Nowadays, respect for comic book source material is a given. Characters are treated with the utmost reverence – sometimes, I would argue, with too much reverence – but there’s an understanding that the Bruce Waynes of these universes can no longer be nowhere men. Superheroes have morphed dramatically from their cartoonish pasts.
"The reasons comic books survive over time is that the characters are durable," concluded Batman and Robin writer Akiva Goldsman. "And they’re afforded different realisations. They’re different lenses in which to see the world. They change and are changed by the historical moment that they’re in. And without those abhorred, or perhaps less successful bends and twists, you never get Dark Knight Returns.
"We yearn for something old made new spectacularly. That’s the job. The job is to stand it on its head, and see if it stands up or falls down.”

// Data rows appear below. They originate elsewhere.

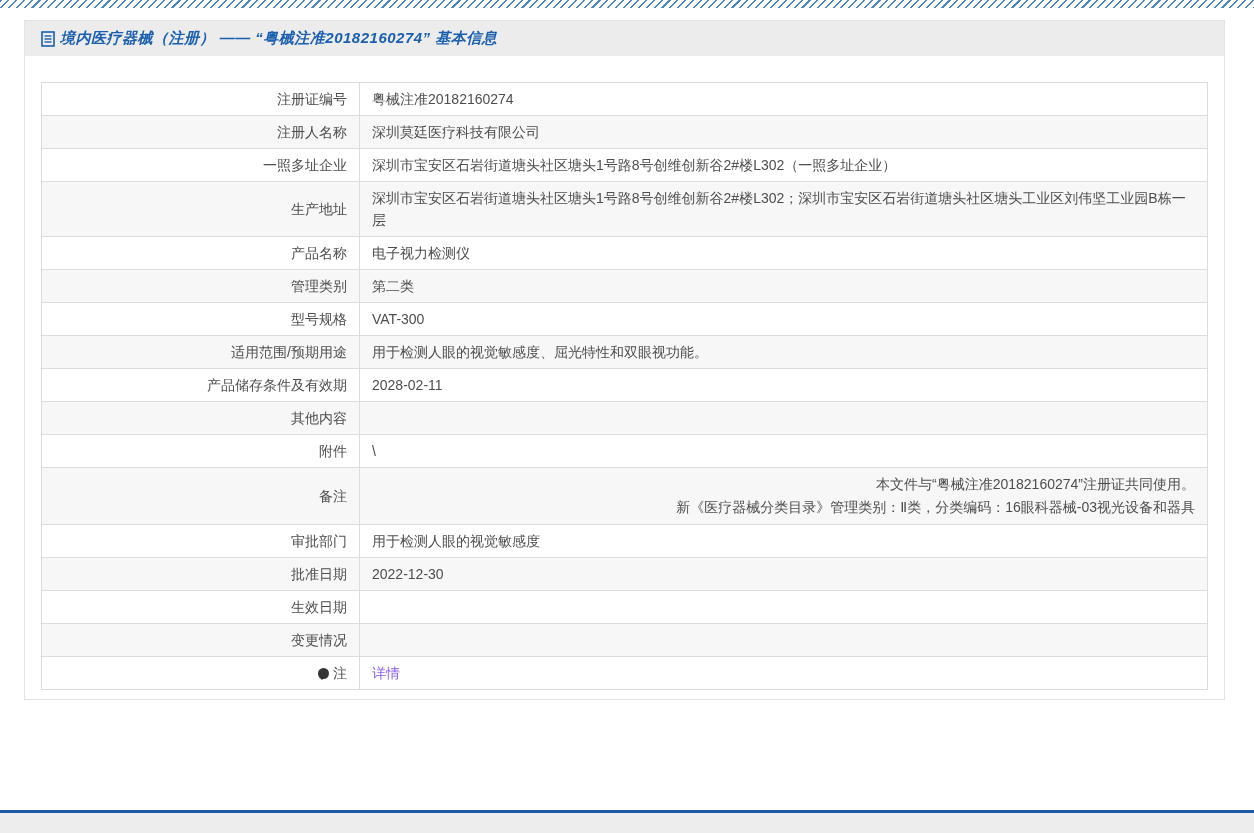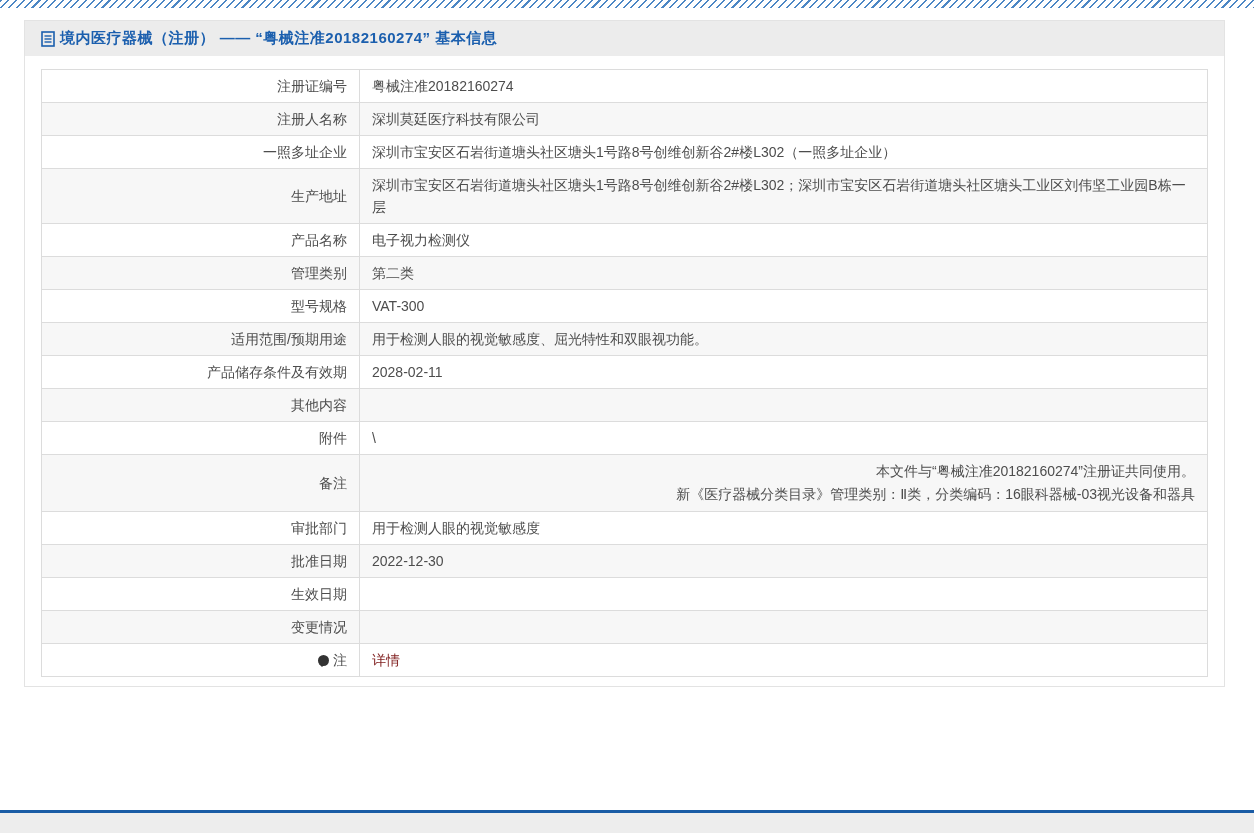--- a/index.html
+++ b/index.html
@@ -31,6 +31,7 @@
     display: flex;
     align-items: center;
     padding-left: 16px;
+    font-style: italic;
   }
   .doc-icon { display: inline-flex; margin-right: 5px; }
   .card-title {

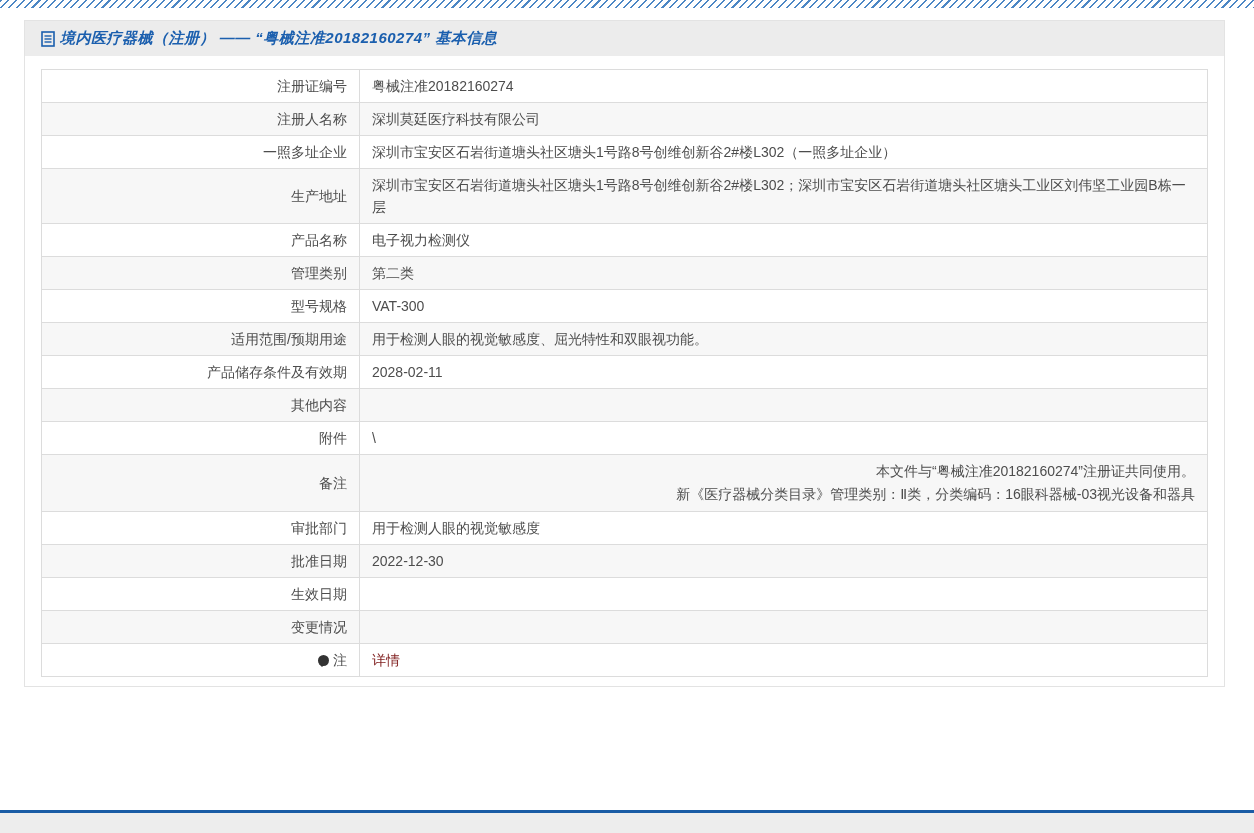--- a/index.html
+++ b/index.html
@@ -45,6 +45,7 @@
     width: 100%;
     border-collapse: collapse;
     table-layout: fixed;
+    margin-top: 13px;
   }
   table.info-table td {
     border: 1px solid #dcdcdc;

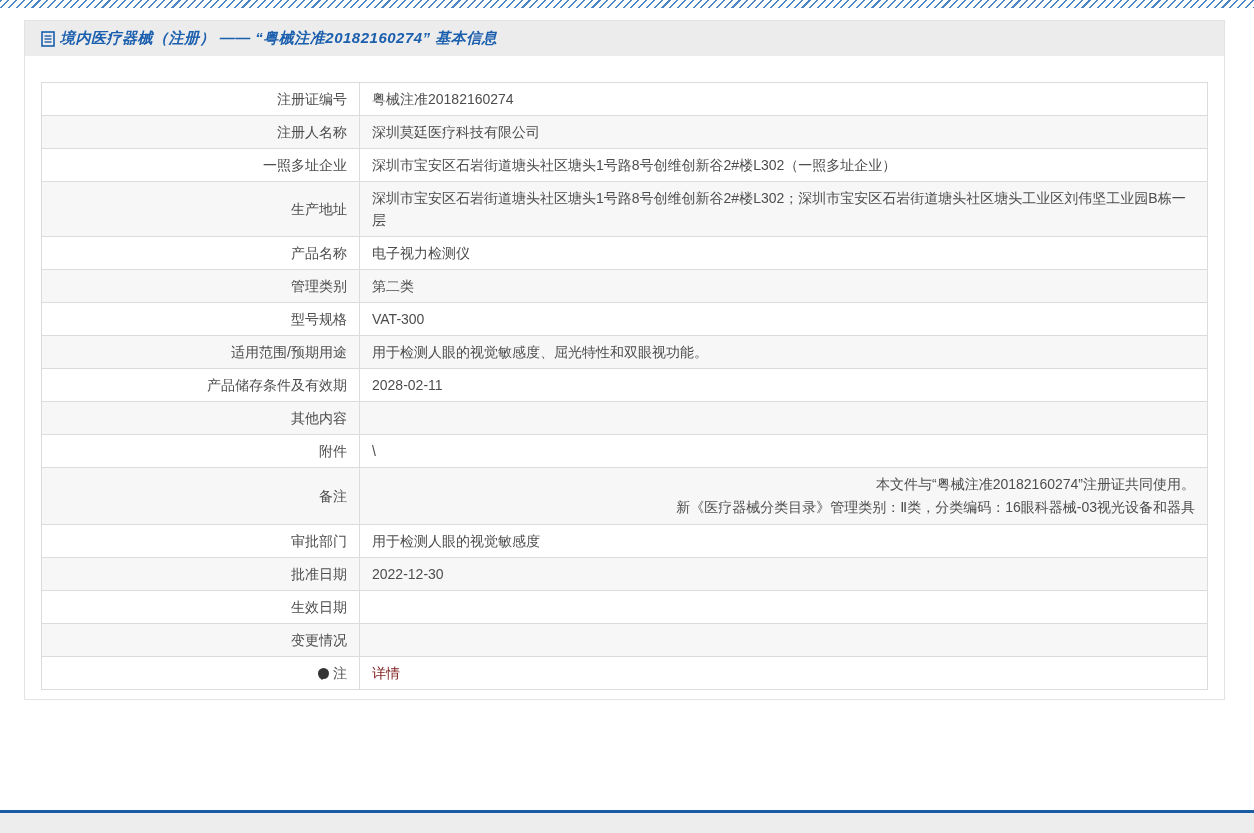--- a/index.html
+++ b/index.html
@@ -68,7 +68,7 @@
   td.value-cell { text-align: left; }
   .value-line { line-height: 23px; text-align: right; }
   a.detail-link {
-    color: #7f1d1d;
+    color: #8b5cf6;
     text-decoration: none;
     font-size: 14px;
     cursor: pointer;

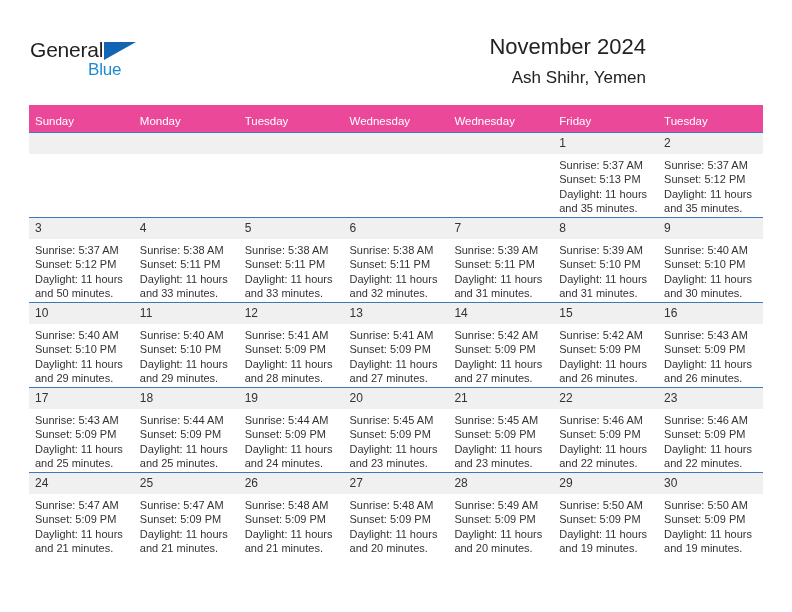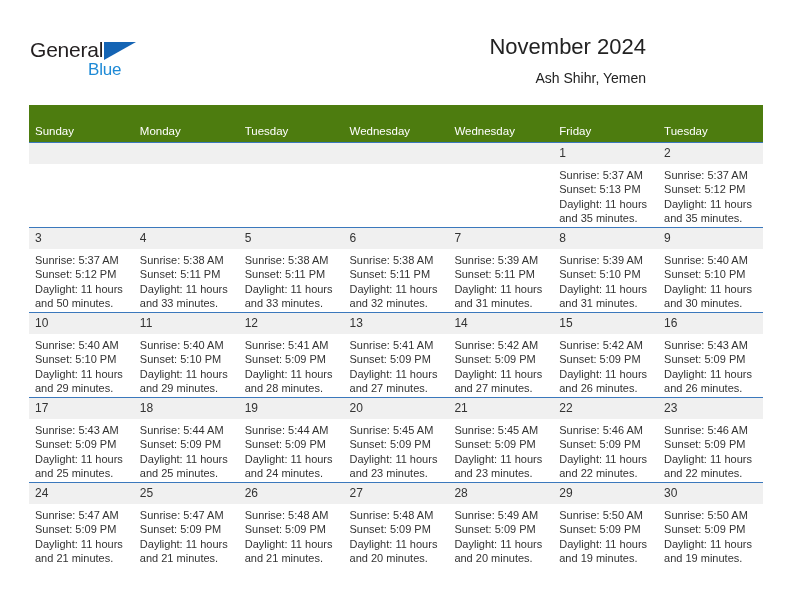--- a/index.html
+++ b/index.html
@@ -76,7 +76,7 @@
     white-space: nowrap;
   }
   .location {
-    font-size: 14px;
+    font-size: 17px;
     color: #222222;
     line-height: 20px;
     margin-top: 4px;

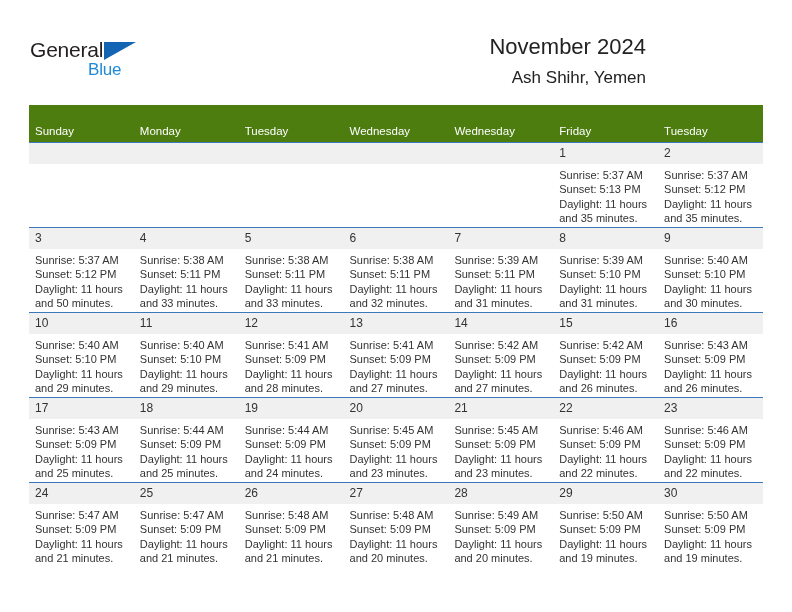--- a/index.html
+++ b/index.html
@@ -93,12 +93,12 @@
     table-layout: fixed;
   }
   .cal th {
-    background: #4d7c0f;
+    background: #ec4899;
     color: #ffffff;
     font-size: 11.5px;
     font-weight: normal;
     text-align: left;
-    padding: 20px 0 5px 6px;
+    padding: 10px 0 5px 6px;
     height: 9px;
     border: none;
   }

For those of you who gnashed your teeth over the decision to cast Ben Affleck as Batman in Snyder’s Man of Steel sequel, I have this to say: look at where the genre is now compared to 1997. Look at how good we've got it. And if there's still a "but" ready to trip off your tongue, at least be glad that your beloved heroes will never, ever be treated with the same flippancy as they were in Batman and Robin.